# Hello CB!



## ScottT (Jul 31, 2008)

Hello CB,
my name is Scott and i have been in tech for about 5 yrs now. currently im the student tech dir at my HS and found CB when researching equipment for our new theatre. im glad to say that my school flew in some guy from Australia who had no idea about anything tech related & didnt listen to anything i said. i learned a lot from CB and decided to become a member to help benefit others who were in the same position that i was in.

-scott


----------



## Van (Aug 1, 2008)

ScottT said:


> ....... my school flew in some guy from Australia who had no idea about anything tech related & didnt listen to anything i said.......


 
He wasn't wearing big sunglasses, and talking about a big party was he ?
sorry old joke around here. 

Welcome Aboard, Scott!


----------



## gafftaper (Aug 1, 2008)

Welcome to the Booth Scott.

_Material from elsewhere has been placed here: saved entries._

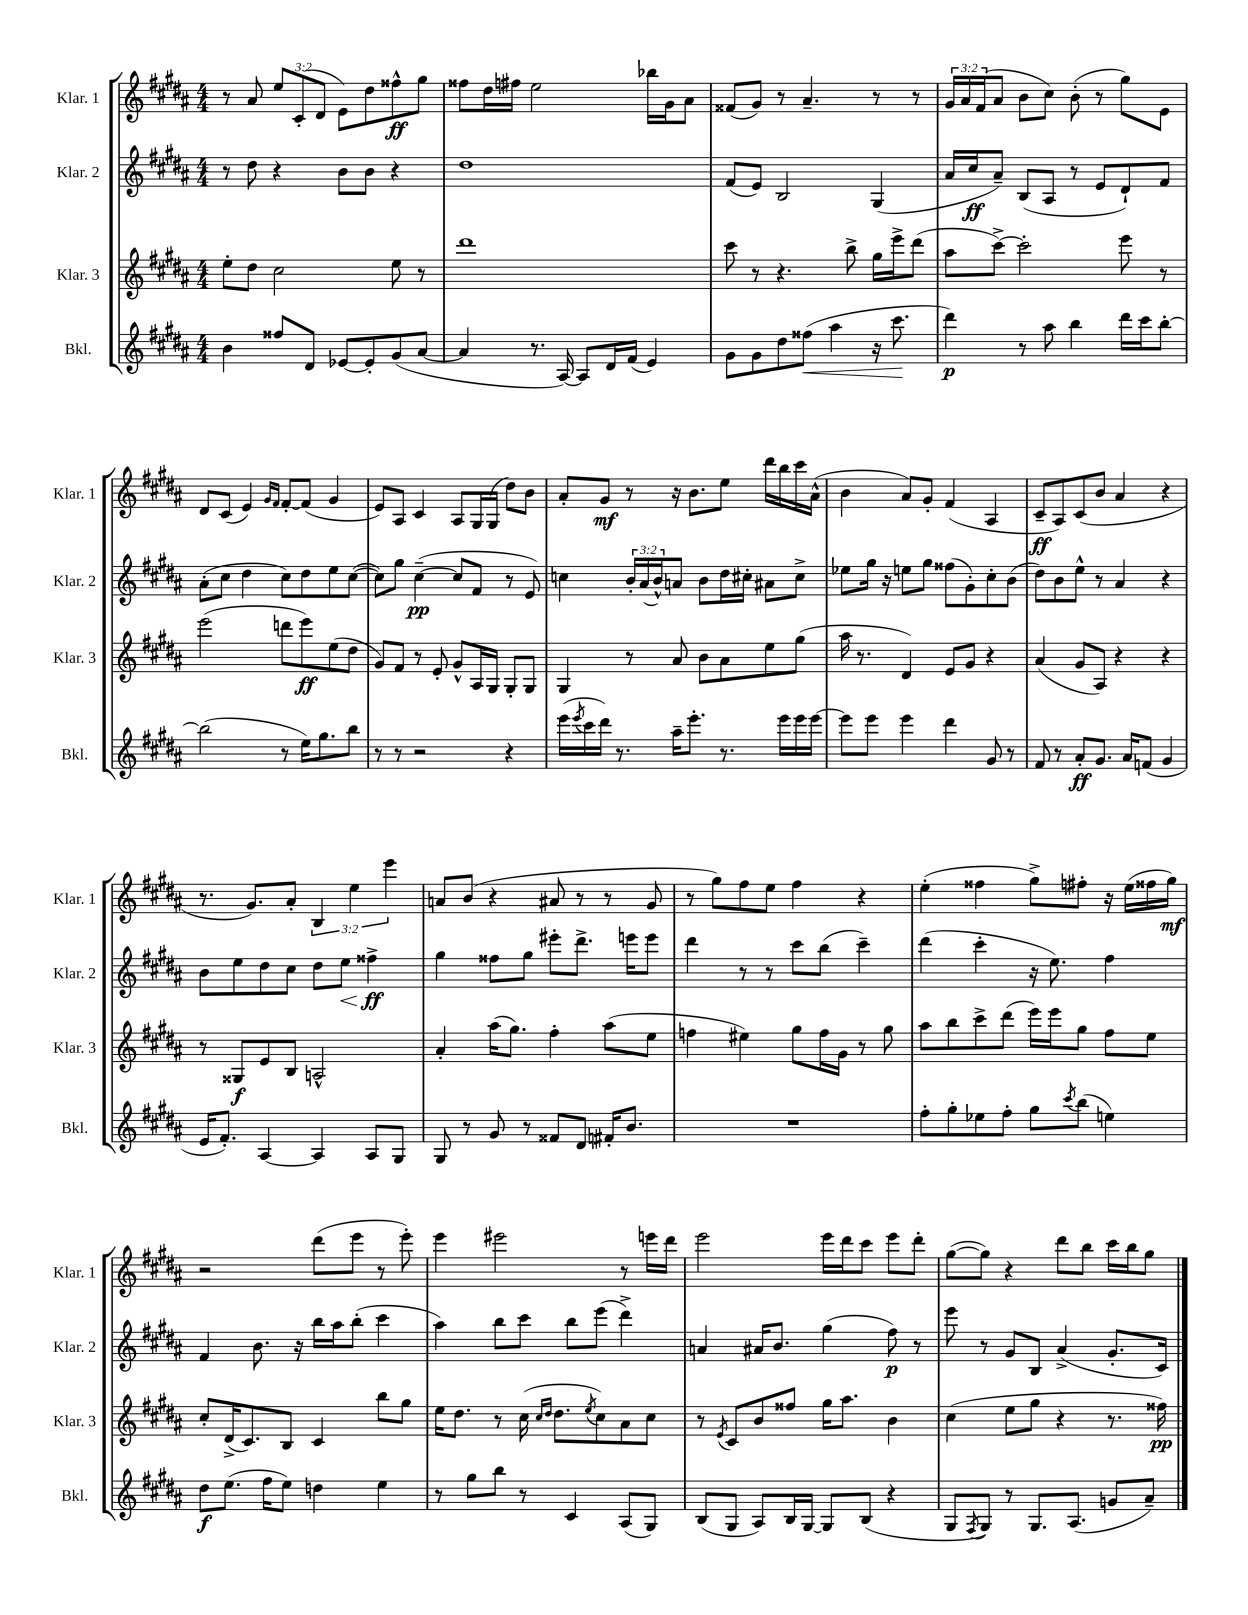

**kern	**kern	**kern	**kern
*staff4	*staff3	*staff2	*staff1
*clefG2	*clefG2	*clefG2	*clefG2
*k[f#c#g#d#a#]	*k[f#c#g#d#a#]	*k[f#c#g#d#a#]	*k[f#c#g#d#a#]
*M4/4	*M4/4	*M4/4	*M4/4
4b	8ee'	8r	8r
.	8dd#	8dd#	8a#
8ff##	2cc#	4r	12ee
.	.	.	(12c#'
8d#	.	.	.
.	.	.	12d#
[8e-	.	8b	8e)
8e-']	.	8b	8dd#
(8g#	8ee	4r	8ff##^^
[8a#	8r	.	8gg#
=	=	=	=
4a#]	1ddd#	1dd#	8ff##
.	.	.	16dd#
.	.	.	16ff#
8.r	.	.	2ee
[16A#)	.	.	.
8A#]	.	.	.
16d#	.	.	.
(16f#	.	.	.
4e)	.	.	16bb-
.	.	.	16g#
.	.	.	8a#
=	=	=	=
8g#	8ccc#	(8f#	(8f##
8g#	8r	8e)	8g#)
8dd#	4.r	2B	8r
(8ff##	.	.	4.a#~
4aa#	.	.	.
.	8bb^	.	.
16r	16gg#	(4G#	8r
8.ccc#	16eee^	.	.
.	(8ddd#	.	8r
=	=	=	=
4ddd#)	8aa#	16a#	24g#
.	.	.	24a#
.	.	16cc#	.
.	.	.	(24f#
.	[8ccc#^)	8a#~)	8a#
8r	2ccc#']	(8B	8b
8aa#	.	8A#	8cc#)
4bb	.	8r	(8b'
.	.	8e	8r
16ddd#	8eee	8d#`)	8gg#)
16ccc#	.	.	.
[8bb'	8r	8f#	8e
=	=	=	=
(2bb]	(2eee	(8a#'	8d#
.	.	8cc#	(8c#
.	.	4dd#	4e)
.	.	.	16qqg#
.	.	.	16qqf#
8r	8ddd	8cc#)	[8f#'
16ee)	8eee)	8dd#	(8f#]
8.gg#	.	.	.
.	(8ee	8ee	4g#
8bb	8dd#	([8cc#	.
=	=	=	=
8r	8g#)	8cc#])	8e)
8r	8f#	8gg#	8A#
2r	8r	([4cc#~	4c#
.	8e'	.	.
.	8g#^^	8cc#]	8A#
.	16A#	8f#	16G#
.	16G#	.	(16G#
4r	8G#'	8r	8dd#)
.	8G#	8e)	8b
=	=	=	=
(16eee	4G#	4cc	8a#'
8qeee	.	.	.
16ccc#	.	.	.
16ddd#)	.	.	8g#
8.r	.	.	.
.	8r	24b'	8r
.	.	(24a#	.
.	.	24b^^)	.
16aa#~	8a#	8a	16r
8.eee'	.	.	8.b
.	8b	8b	.
8.r	8a#	16dd#	8ee
.	.	16cc#'	.
.	8ee	8a#	16ddd#
16eee	.	.	16bb
16eee	(8gg#	8cc#^	16ccc#
[16eee	.	.	(16a#^^
=	=	=	=
8eee]	16aa#	8ee-	4b
.	8.r	.	.
8eee	.	16gg#	.
.	.	16r	.
4eee	4d#)	8ee	8a#)
.	.	8gg#	8g#'
4ddd#	8e	(8ff##	(4f#
.	8g#	8g#')	.
8g#	4r	8cc#'	4A#
8r	.	(8b	.
=	=	=	=
8f#	(4a#	8dd#)	8c#~
8r	.	8b	8A#)
8a#'	8g#	8ee^^	(8c#
8.g#	8A#)	8r	8b
.	4r	4a#	4a#
16a#	.	.	.
(8f	.	.	.
4g#	4r	4r	4r
=	=	=	=
16e	8r	8b	8.r
8.f#')	.	.	.
.	8G##	8ee	.
.	.	.	8.g#)
[4A#	8e	8dd#	.
.	8B	8cc#	8a#'
4A#]	2A^^	8dd#	6B
.	.	8ee	.
.	.	.	6ee
8A#	.	4ff##^	.
.	.	.	6eee
8G#	.	.	.
=	=	=	=
8G#	4a#'	4gg#	8a
8r	.	.	(8b
8g#	(16aa#	8ff##	4r
.	8.gg#)	.	.
8r	.	8gg#	.
8f##	4ff#'	8eee#'	8a#
8d#	.	8.ddd#^	8r
16f#'	(8aa#	.	8r
8.b	.	16eee	.
.	8ee	8eee	8g#
=	=	=	=
1r	4ff	4ddd#	8r
.	.	.	8gg#)
.	4ee#)	8r	8ff#
.	.	8r	8ee
.	8gg#	8ccc#	4ff#
.	16ff	(8bb	.
.	16g#	.	.
.	8r	4ccc#~)	4r
.	8gg#	.	.
=	=	=	=
8ff#'	8aa#	(4ddd#	(4ee'
8gg#'	8bb	.	.
8ee-	8ccc#^	4ccc#'	4ff##
8ff#'	(8ddd#	.	.
8gg#	16eee)	16r	8gg#^)
.	16eee	8.ee)	.
8qccc#	.	.	.
(8bb	8gg#	.	8ff#'
4ee)	8ff#	4ff#	16r
.	.	.	(16ee
.	8ee	.	16ff##
.	.	.	16gg#)
=	=	=	=
8dd#	8cc#'	4f#	2r
(8.ee	(16d#^	.	.
.	8.c#)	.	.
.	.	8.b	.
16ff#	.	.	.
8ee)	8B	.	.
.	.	16r	.
4dd	4c#	16bb	(8ddd#
.	.	16aa#	.
.	.	(8bb'	8eee
4ee	8bb	4ccc#	8r
.	8gg#	.	8eee')
=	=	=	=
8r	16ee	4aa#)	4eee
.	8.dd#	.	.
8gg#	.	.	.
8bb	8r	8bb	2eee#
8r	(16cc#	8ccc#	.
.	16qqcc#	.	.
.	16qqdd#	.	.
.	8.dd#	.	.
4c#	.	8bb	.
.	8qee	.	.
.	8cc#)	(8eee	.
(8A#	8a#	4ddd#^)	8r
8G#)	8cc#	.	16eee
.	.	.	16ddd#
=	=	=	=
(8B	8r	4a	2eee
.	8qe	.	.
8G#	8c#	.	.
8A#)	8b	16a#	.
.	.	8.b	.
16B	8ff##	.	.
[16G#	.	.	.
8G#]	16gg#	(4gg#	16eee
.	8.aa#	.	16ddd#
(8B	.	.	8ccc#
4r	4b	8ff#)	8eee
.	.	8r	8ddd#'
=	=	=	=
8G#	(4cc#	8eee	([8gg#
8qF#	.	.	.
8G#)	.	8r	8gg#])
8r	8ee	8g#	4r
8.G#	8gg#	8B	.
.	4r	(4a#^	8ddd#
(8.A#	.	.	.
.	.	.	8bb
8g	8.r	8.g#'	16ccc#
.	.	.	16bb
8a#~)	.	.	8gg#
.	16ff##)	16c#)	.
==	==	==	==
*-	*-	*-	*-
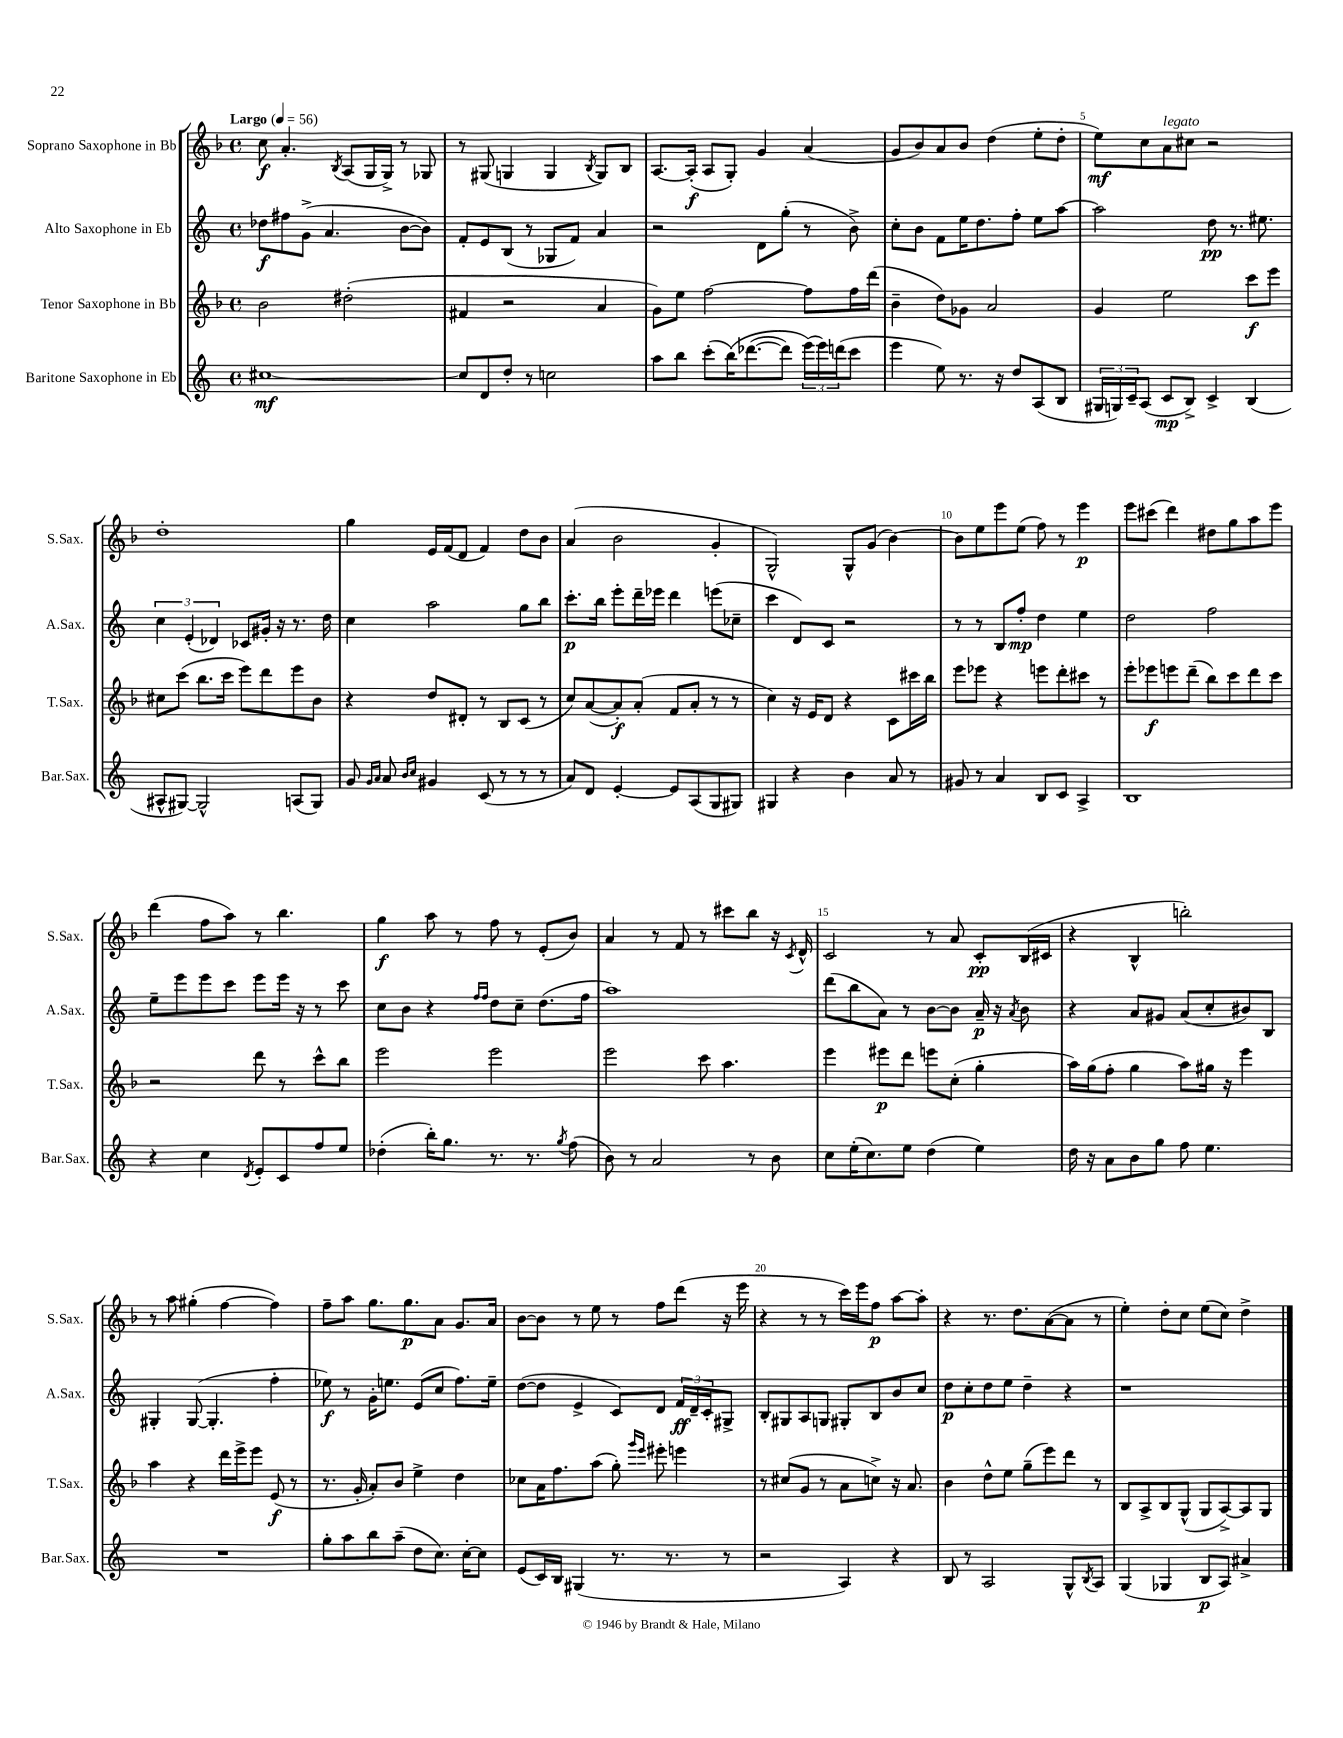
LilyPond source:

<<
\new StaffGroup <<
\new Staff = "s0" \with { instrumentName = "Soprano Saxophone in Bb" shortInstrumentName = "S.Sax." } {
    \clef treble \key f \major \defaultTimeSignature \time 4/4 \tempo "Largo" 4 = 56
    c''8\f a'4.-. \acciaccatura { bes8 } a8( g16 g16->) r8 ges8 |
    r8 gis8( g4 g4 \acciaccatura { bes8 } g8) bes8 |
    a8.~ a16-.\f( a8 g8-.) g'4 a'4( |
    g'8 bes'8) a'8 bes'8 d''4( e''8-. d''8-. |
    e''8\mf) c''8 a'8^\markup { \italic "legato" } cis''8 r2 |
    d''1-. |
    g''4 e'16 f'16( d'8 f'4) d''8 bes'8 |
    a'4( bes'2 g'4-. |
    g2-^) g8-^ g'8( bes'4~) |
    bes'8 e''8 e'''8 e''8( f''8) r8 e'''4\p |
    e'''8 cis'''8( d'''4) dis''8 g''8 a''8 e'''8 |
    d'''4( f''8 a''8) r8 bes''4. |
    g''4\f a''8 r8 f''8 r8 e'8-.( bes'8) |
    a'4 r8 f'8 r8 cis'''8 bes''8 r16 \acciaccatura { c'8 } d'16-^ |
    c'2 r8 a'8 c'8-.\pp bes16( cis'16 |
    r4 bes4-^ b''2-.) |
    r8 a''8 gis''4-.( f''4~ f''4) |
    f''8-- a''8 g''8. g''8.\p a'8 g'8. a'16 |
    bes'8~ bes'8 r8 e''8 r8 f''8 d'''8( r16 e'''16 |
    r4 r8 r8 c'''16) e'''16 f''8\p a''8~ a''8-. |
    r4 r8. d''8. a'8~( a'8 r8 |
    e''4-.) d''8-. c''8 e''8( c''8) d''4-> \bar "|." |
}
\new Staff = "s1" \with { instrumentName = "Alto Saxophone in Eb" shortInstrumentName = "A.Sax." } {
    \clef treble \key c \major \defaultTimeSignature \time 4/4
    des''8\f fis''8 g'8->( a'4. b'8~ b'8) |
    f'8-. e'8 b8( r8 ges8 f'8) a'4 |
    r2 d'8 g''8-.( r8 b'8->) |
    c''8-. b'8 f'8 e''16 d''8. f''8-. e''8 a''8~ |
    a''2 d''8\pp r8. eis''8. |
    \tuplet 3/2 { c''4 e'4-.( des'4) } ces'8 gis'16-. r16 r8. d''16 |
    c''4 a''2 g''8 b''8 |
    c'''8.-.\p b''16 e'''8-. d'''16-- ees'''16 d'''4 e'''8( ces''8-- |
    c'''4 d'8) c'8 r2 |
    r8 r8 b8 f''8-.\mp d''4 e''4 |
    d''2 f''2 |
    e''8-- e'''8 e'''8 c'''8 e'''8 e'''16 r16 r8 c'''8 |
    c''8 b'8 r4 \grace { f''16 f''16 } d''8 c''8-- d''8.( f''16 |
    a''1) |
    d'''8( b''8 a'8) r8 b'8~ b'8 a'16--\p r16 \acciaccatura { a'8 } b'8 |
    r4 a'8 gis'8 a'8( c''8-. bis'8) b8 |
    gis4-. gis8~( gis4.-. f''4-. |
    ees''8\f) r8 g'16-. e''8. e'8( c''8 f''8.) e''16-- |
    d''8~( d''8 e'4-> c'8) d'8 \tuplet 3/2 { f'16\ff d'16-- c'16-. } gis8-> |
    b8-. gis8 a8 g8 gis8-. b8 b'8 c''8 |
    d''8\p c''8-. d''8 e''8 d''4-- r4 |
    r1 \bar "|." |
}
\new Staff = "s2" \with { instrumentName = "Tenor Saxophone in Bb" shortInstrumentName = "T.Sax." } {
    \clef treble \key f \major \defaultTimeSignature \time 4/4
    bes'2 dis''2-.( |
    fis'4 r2 a'4 |
    g'8) e''8 f''2~ f''8 f''16 d'''16( |
    bes'4-- d''8) ges'8 a'2 |
    g'4 e''2 c'''8\f e'''8 |
    cis''8 c'''8( bes''8. c'''16 e'''8) d'''8 e'''8 bes'8 |
    r4 d''8 dis'8-. r8 bes8 c'8( r8 |
    c''8) a'8~( a'8-.\f) a'8-.( f'8 a'8-. r8 r8 |
    c''4) r16 e'16 d'8 r4 c'8 cis'''16 bes''16 |
    e'''8 ees'''8 r4 e'''8 d'''8-. cis'''8 r8 |
    e'''8-. ees'''8\f e'''8 d'''8--( bes''8) c'''8 d'''8 c'''8 |
    r2 d'''8 r8 c'''8-^ bes''8 |
    e'''2 e'''2 |
    e'''2 c'''8 a''4. |
    e'''4 eis'''8\p d'''8 e'''8 c''8-.( g''4-. |
    a''16) g''16( f''8-. g''4 a''8) gis''16 r16 e'''4 |
    a''4 r4 d'''16 e'''16-> e'''8 e'8\f( r8 |
    r8. g'16-. a'8-.) bes'8 e''4-> d''4 |
    ces''8 a'16 f''8. a''8( g''8-.) \grace { g'''16 e'''16 } eis'''8-. e'''4 |
    r8 cis''8( g'8 r8 a'8 c''8->) r16 a'8. |
    bes'4 d''8-^ e''8 g''8--( e'''8) d'''8 r8 |
    bes8 a8-> bes8 g8-^( g8 a8~->) a8 g8 \bar "|." |
}
\new Staff = "s3" \with { instrumentName = "Baritone Saxophone in Eb" shortInstrumentName = "Bar.Sax." } {
    \clef treble \key c \major \defaultTimeSignature \time 4/4
    cis''1~\mf |
    cis''8 d'8 d''8-. r8 c''2 |
    a''8 b''8 c'''8-.( b''16)\( des'''8.~( des'''8) \tuplet 3/2 { e'''16(\) e'''16) d'''16( } c'''8 |
    e'''4 e''8) r8. r16 d''8 a8( b8 |
    \tuplet 3/2 { gis16 g16) c'16-- } a8( c'8\mp b8->) c'4-> b4( |
    ais8-^ gis8~) gis2-^ a8( gis8) |
    g'8 \grace { g'16 a'16 } a'8 \grace { b'16 c''16 } gis'4 c'8( r8 r8 r8 |
    a'8) d'8 e'4~-. e'8 a8( g8 gis8) |
    gis4 r4 b'4 a'8 r8 |
    gis'8 r8 a'4 b8 c'8 a4-> |
    b1 |
    r4 c''4 \acciaccatura { d'8 } e'8-. c'8 f''8 e''8 |
    des''4-.( b''16-.) g''8. r8. r8. \acciaccatura { g''8 } f''8( |
    b'8) r8 a'2 r8 b'8 |
    c''8 e''16-.( c''8.) e''8 d''4( e''4) |
    d''16 r16 a'8 b'8 g''8 f''8 e''4. |
    R1 |
    g''8-. a''8 b''8 a''8--( d''8 c''8.) c''16~-. c''8 |
    e'8( c'16) b16 gis4( r8. r8. r8 |
    r2 a4) r4 |
    b8 r8 a2 g8-^ \acciaccatura { b8 } a8 |
    g4( ges4 b8\p a8) ais'4-> \bar "|." |
}
>>
>>
\layout { \context { \Score \override BarNumber.break-visibility = ##(#f #t #t) barNumberVisibility = #(every-nth-bar-number-visible 5) } }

Let us know how we can help you. Get to know the search function there's a lot of great info buried in there. The only dumb question is one that's been answered 5 times already. 

So where are You at if you need to fly someone in from Australia?

... and you're right Van it does sound like the work of "Hue-Z" (I've decided he should become a gangsta rapper).


----------



## Spikesgirl (Aug 2, 2008)

I bid you welcome to the board, Scott! This is a great place to share info and learn neat stuff. I came here looking for 19th century wall treatments and never left. Do beware though, it's addictive!


----------



## ScottT (Aug 2, 2008)

gafftaper said:


> ...So where are You at if you need to fly someone in from Australia?


East Coast... Don't ask me why they didn't just get someone from NYC...


Spikesgirl said:


> ...Do beware though, it's addictive!...


I've found that out the hard way!


----------



## Hughesie (Aug 2, 2008)

Welcome to Controlbooth, don't be afraid to ask questions, the only stupid question around here is one we have already answered. And don't be stupid like me and steal content off controlbooth without crediting it, because you quickly lose friends and any chance of advancing into higher positions of controlbooth quickly disappers.


----------



## gafftaper (Aug 3, 2008)

ScottT said:


> East Coast... Don't ask me why they didn't just get someone from NYC...



WHAT? That makes no sense there must be hundreds of qualified theater consultants on the east coast.


Hughesie89 said:


> And don't be stupid like me and steal content off controlbooth without crediting it, because you quickly lose friends and any chance of advancing into higher positions of controlbooth quickly disappers.


Huh? Hue-Z have you been naughty? Don't make me come down there and give you some good old fashioned American corporal punishment.


----------